E non dobbiamo dimenticarci di loro, ma stargli accanto, rassicurarli, restituire alla loro indole quella socialità che è propria dell’indole di qualsiasi essere umano, che per quanto lo possa negare non può essere ed esistere senza chi gli è attorno. È un percorso difficile, ma il tempo e la forza di volontà possono restituire anche a chi è più debole quella felicità e serenità interiore che in tanto hanno perduto.

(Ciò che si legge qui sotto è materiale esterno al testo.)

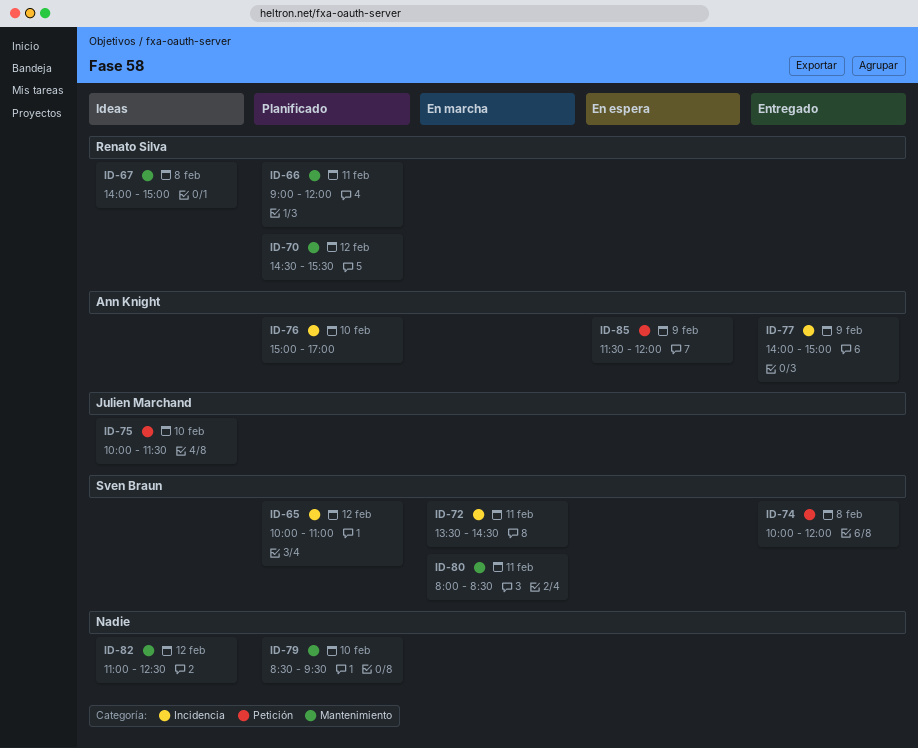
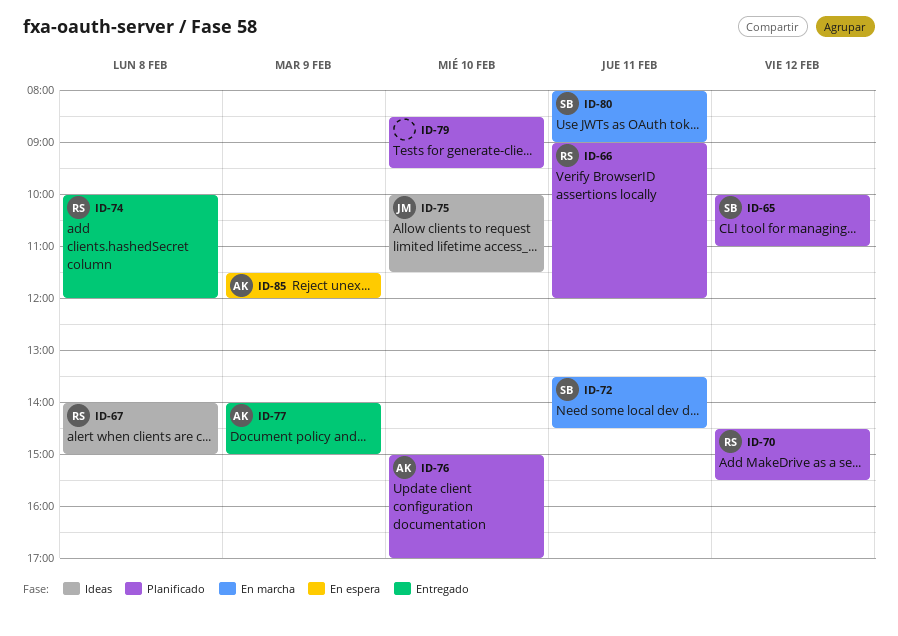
ID-74, owner: Sven Braun -> Renato Silva
ID-80, ends: 08:30 -> 09:00
ID-82: present -> none

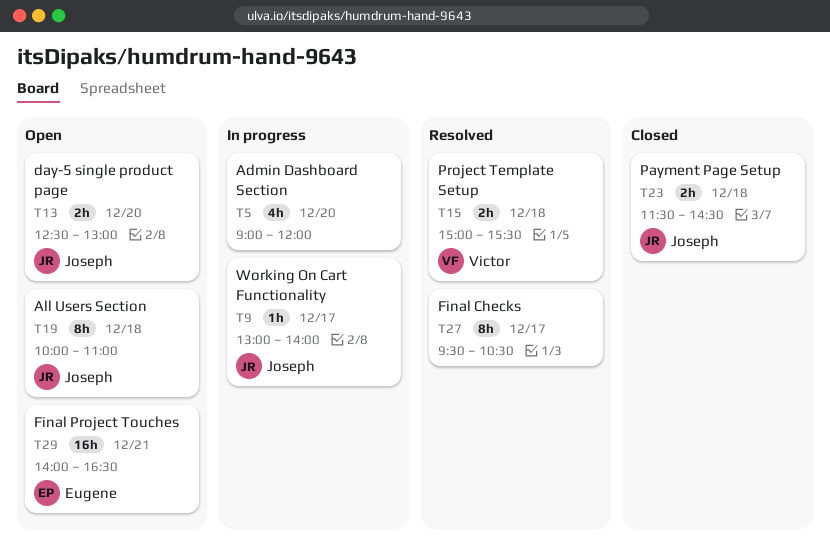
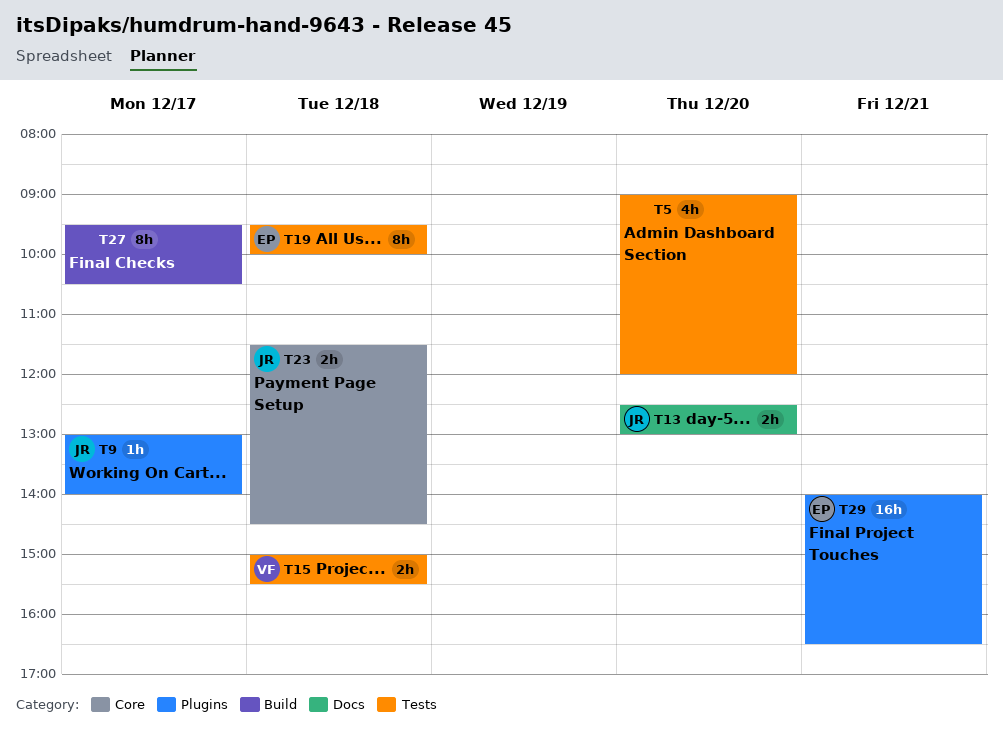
T19, owner: Joseph -> Eugene
T19, begins: 10:00 -> 09:30
T19, ends: 11:00 -> 10:00

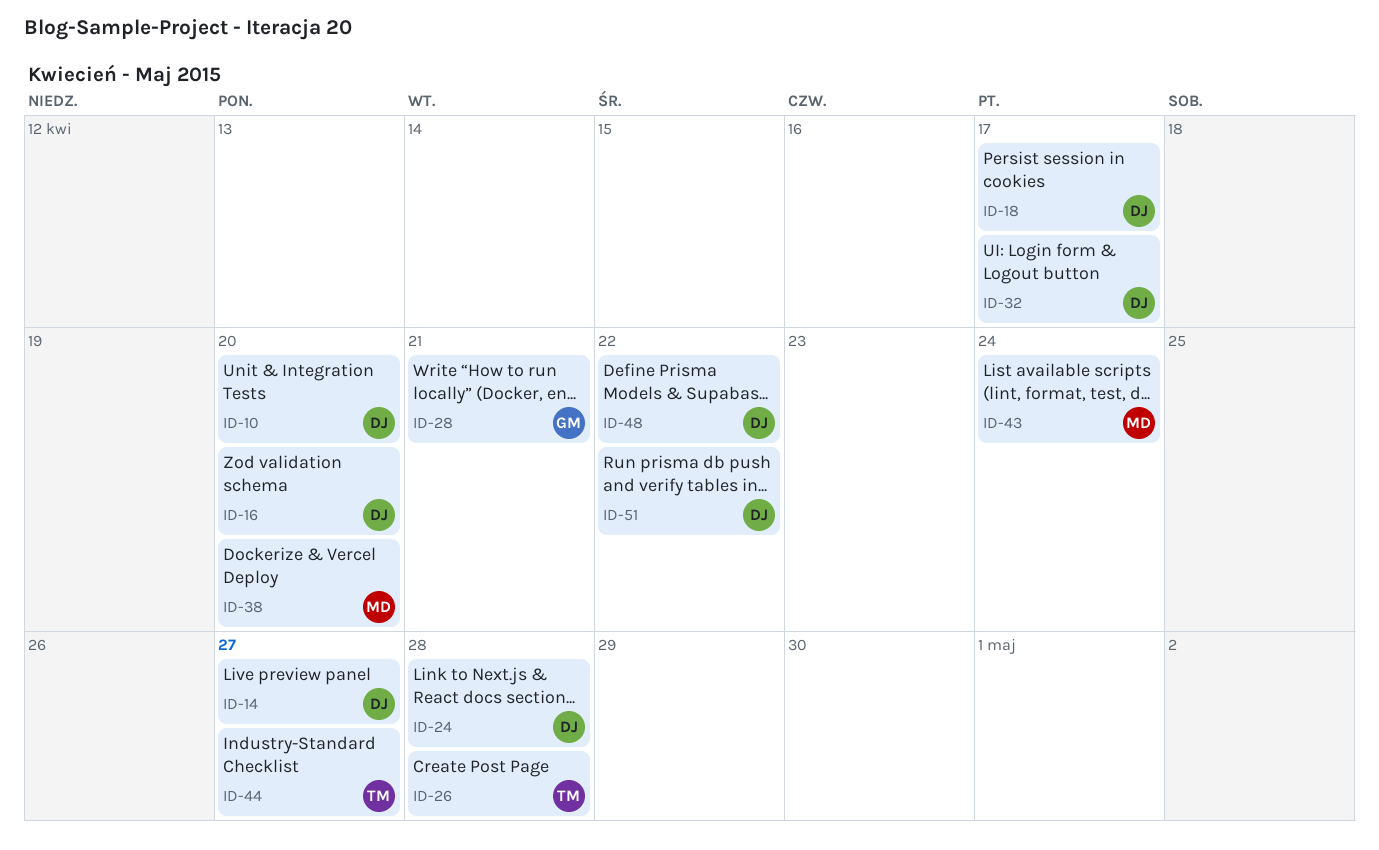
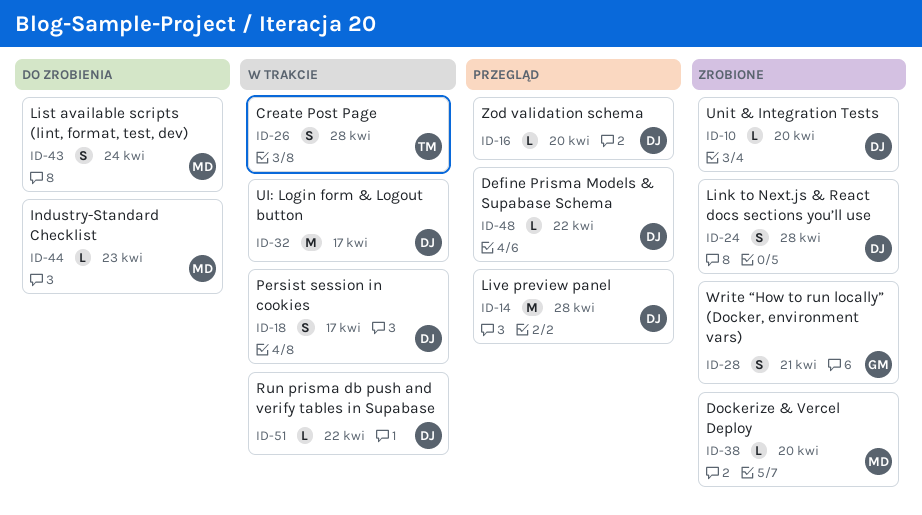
ID-14, due: Apr 27 -> Apr 28
ID-44, owner: TM -> MD
ID-44, due: Apr 27 -> Apr 23

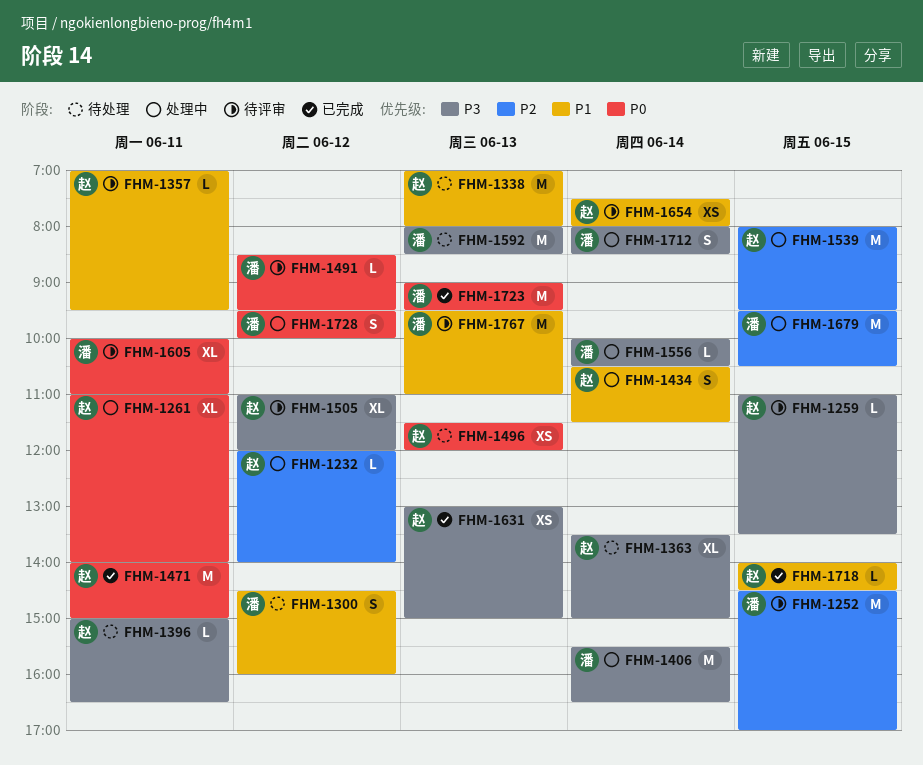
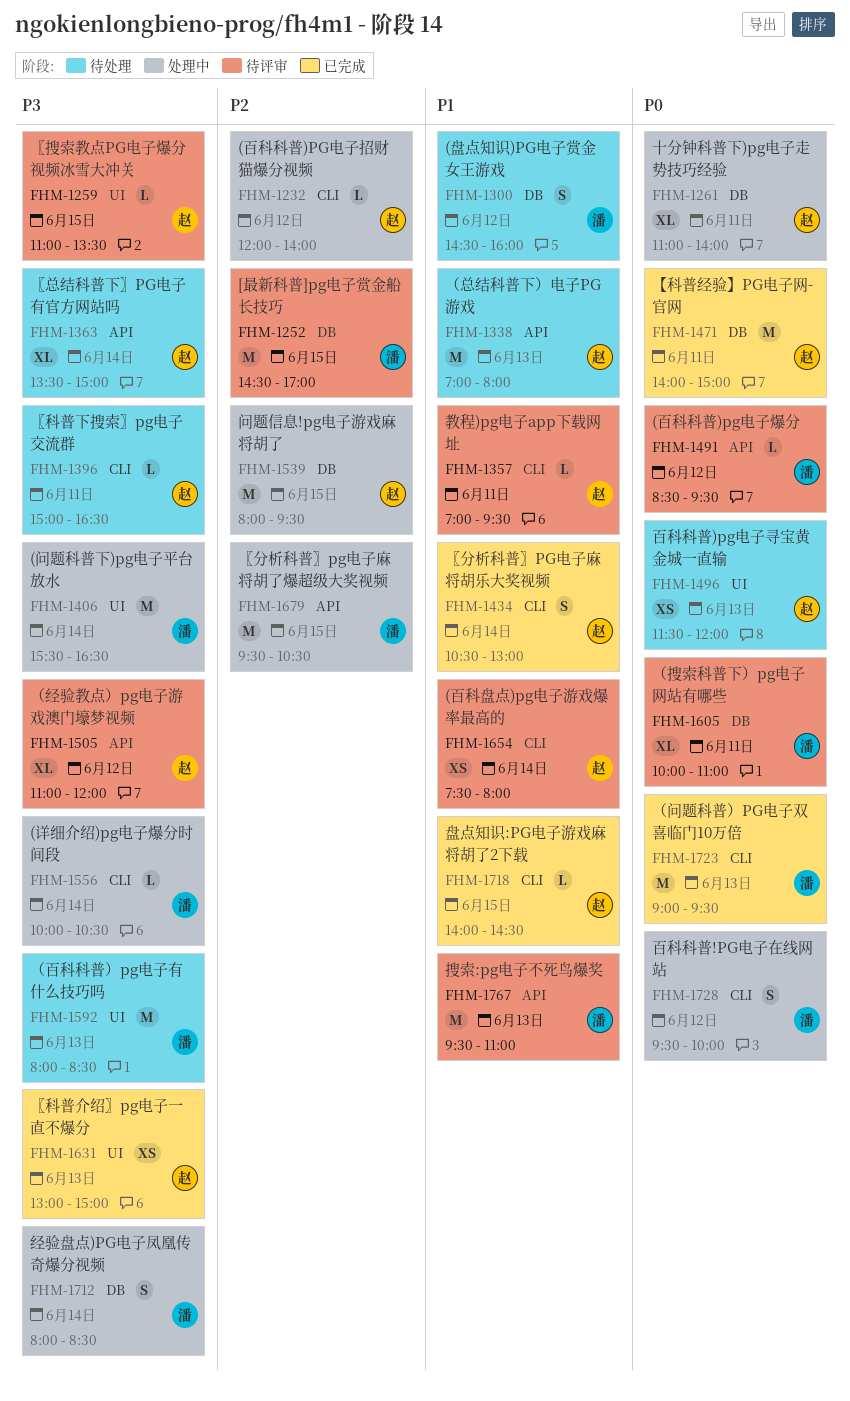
FHM-1434, status: 处理中 -> 已完成
FHM-1434, ends: 11:30 -> 13:00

Solo così riusciremo ad apprezzare davvero quanto è bello poter tornare a confrontarsi, rapportandoci con chi da noi è diverso, riprenderci tutte quelle opportunità che fino a poco tempo fa ci erano state tolte. E noi questo lo avevamo sottovalutato, fin troppo abituati a dare per scontato la bellezza dello stare insieme, la fortuna che abbiamo ad avere tutti i giorni quelle opportunità di confronto che non tutti possono vantare di avere.

Spesso non ce ne rendiamo conto, ma stare in mezzo agli altri è molto meglio di ogni altra medicina che possiamo trovare, e forse questo gli Antichi lo avevano capito prima di noi.